SWINE 'FLU (Influenza A H1N1) is rapidly spreading. A vaccine to prevent infection is urgently needed but it will be next year before there are sufficient supplies to protect everyone in Britain. Eventually half the population may be infected.
Fortunately, for most people the infection is unpleasant but not serious. The number of people developing complications or dying does not seem to be higher than normal seasonal flu. But 'flu viruses are unpredictable because they can quickly change. It could become more serious as a result.
Flu pandemics - affecting much of the world - occur every few decades. Scientists have been warning of a new one for several years. The outbreak of bird flu in 2005 could have been the beginning, but that virus was not particularly infectious to humans.
The pharmaceutical industry has had plenty of time to get ready, so how prepared is it to meet the demand for billions of doses? Flu vaccines cannot be developed in advance, because of the way the virus changes. Neither can a production line simply be switched on, as the vaccines involve growing a modified form of the virus, which takes at least 12 weeks and may take months.
Safety trials should be carried out, in case of side effects. But there needs to be factories ready to start production as soon as the development work has been done.
Around 300 million doses of seasonal flu vaccine are produced globally each year. If manufacturers were to switch to producing a single pandemic strain vaccine, they might triple the number of doses to around 900 million.
The World Health Organisation said up to 4.9 billion doses could be produced in 12 months. But if more than one shot per person is needed (two are likely) and production yields are lower than for seasonal flu vaccine, far fewer people would have access to protection.
US manufacturer, Baxter International, said on 23 July that it has taken orders from five countries, including Britain, Ireland and New Zealand, for a total of 80 million doses of vaccine and will not take any more. It will manufacture these in new factories in the Czech Republic and Austria.
Baxter could take $30-$40 million in revenue from these contracts, according to the Chicago Tribune. That's 50 cents a dose - about 30p. In the second quarter of this year, Baxter made $587 million profit - 8% up on last year. Dividend payments rose 13%.

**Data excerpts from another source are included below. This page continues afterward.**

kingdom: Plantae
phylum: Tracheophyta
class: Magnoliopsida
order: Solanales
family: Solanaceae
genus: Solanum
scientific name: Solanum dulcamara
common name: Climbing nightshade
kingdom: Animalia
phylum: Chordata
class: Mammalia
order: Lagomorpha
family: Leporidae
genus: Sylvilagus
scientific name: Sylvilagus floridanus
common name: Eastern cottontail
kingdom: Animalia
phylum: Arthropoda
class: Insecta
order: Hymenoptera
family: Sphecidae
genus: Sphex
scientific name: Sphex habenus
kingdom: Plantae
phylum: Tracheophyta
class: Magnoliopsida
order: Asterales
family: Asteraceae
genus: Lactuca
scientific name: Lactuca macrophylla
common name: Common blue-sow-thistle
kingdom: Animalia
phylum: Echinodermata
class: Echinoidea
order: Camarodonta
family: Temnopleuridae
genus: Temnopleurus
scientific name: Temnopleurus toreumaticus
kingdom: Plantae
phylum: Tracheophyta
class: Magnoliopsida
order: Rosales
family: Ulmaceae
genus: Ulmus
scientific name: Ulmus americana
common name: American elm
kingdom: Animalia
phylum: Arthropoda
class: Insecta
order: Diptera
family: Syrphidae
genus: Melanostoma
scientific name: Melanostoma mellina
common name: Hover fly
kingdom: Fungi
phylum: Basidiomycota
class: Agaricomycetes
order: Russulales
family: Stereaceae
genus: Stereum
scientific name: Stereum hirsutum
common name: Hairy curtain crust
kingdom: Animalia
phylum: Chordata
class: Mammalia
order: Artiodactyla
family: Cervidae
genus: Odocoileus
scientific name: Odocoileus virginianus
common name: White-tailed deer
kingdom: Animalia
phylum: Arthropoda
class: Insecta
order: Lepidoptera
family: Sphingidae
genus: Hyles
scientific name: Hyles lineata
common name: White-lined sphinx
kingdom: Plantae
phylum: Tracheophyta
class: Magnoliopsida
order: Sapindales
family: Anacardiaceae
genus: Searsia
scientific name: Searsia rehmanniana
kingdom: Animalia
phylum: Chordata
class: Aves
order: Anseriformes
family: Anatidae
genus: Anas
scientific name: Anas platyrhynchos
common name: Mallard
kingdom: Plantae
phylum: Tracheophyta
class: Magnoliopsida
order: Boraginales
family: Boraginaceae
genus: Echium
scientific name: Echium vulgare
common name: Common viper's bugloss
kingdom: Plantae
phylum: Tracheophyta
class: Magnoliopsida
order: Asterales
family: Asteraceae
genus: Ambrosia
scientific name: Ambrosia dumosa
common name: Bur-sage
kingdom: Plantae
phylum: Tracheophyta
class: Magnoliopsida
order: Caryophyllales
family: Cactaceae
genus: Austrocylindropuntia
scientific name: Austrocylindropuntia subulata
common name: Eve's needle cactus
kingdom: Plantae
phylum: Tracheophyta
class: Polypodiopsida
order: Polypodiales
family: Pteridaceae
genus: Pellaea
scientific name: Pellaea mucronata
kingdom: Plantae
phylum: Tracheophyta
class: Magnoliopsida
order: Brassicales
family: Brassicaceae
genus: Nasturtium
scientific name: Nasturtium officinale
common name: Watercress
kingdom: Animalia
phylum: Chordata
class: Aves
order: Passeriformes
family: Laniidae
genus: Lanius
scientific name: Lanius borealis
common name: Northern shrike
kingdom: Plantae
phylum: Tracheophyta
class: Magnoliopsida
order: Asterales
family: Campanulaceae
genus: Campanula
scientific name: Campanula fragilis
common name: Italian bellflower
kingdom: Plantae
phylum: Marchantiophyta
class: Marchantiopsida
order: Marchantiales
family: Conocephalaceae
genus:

Another company benefitting from the flu scare is GlaxoSmithKline (GSK). Sales of the company's Relenza inhaler, an alternative to Tamiflu used by pregnant women among others, are expected to top £600 million. This figure could be boosted by up to £2 billion once deliveries of its vaccine begin in September.
"We are not trying to generate some crazy level of profit," said GSK chief executive Andrew Witty. "Equally our shareholders wouldn't want us to do it for anything other than a return."
GSK and other pharmaceutical companies won't build and maintain expensive factories that might not be needed for many years, just to be ready for a pandemic when it arrives. That's why the pressure to bring out a swine flu vaccine quickly threatens normal production of seasonal 'flu vaccines. The same production facilities may be needed.
The US government has just awarded a $35 million contract to Protein Sciences Corporation. This company is developing a new and quicker way to make vaccines, using insect cells in which to grow viruses, rather than the conventional hen's eggs. Only the day before the contract was made, the company was on the verge of bankruptcy!
Developing and producing vaccines should not be left to the whim of corporations run for profit. A publicly owned and democratically controlled pharmaceutical industry would put the necessary resources into pandemic preparation, even if these were not needed for many years.
It would also ensure that there was capacity to manufacture enough doses for everyone at risk, including those living in countries where most people have no adequate health services. The speed with which this virus spread from Mexico shows that an international plan to fight such infectious diseases is needed.
Since 9/11 the US has spent over $864 billion on war in Afghanistan and Iraq. It would probably cost under $10 billion to produce sufficient flu vaccine for the whole world. There is no doubt which expenditure would make us all safer.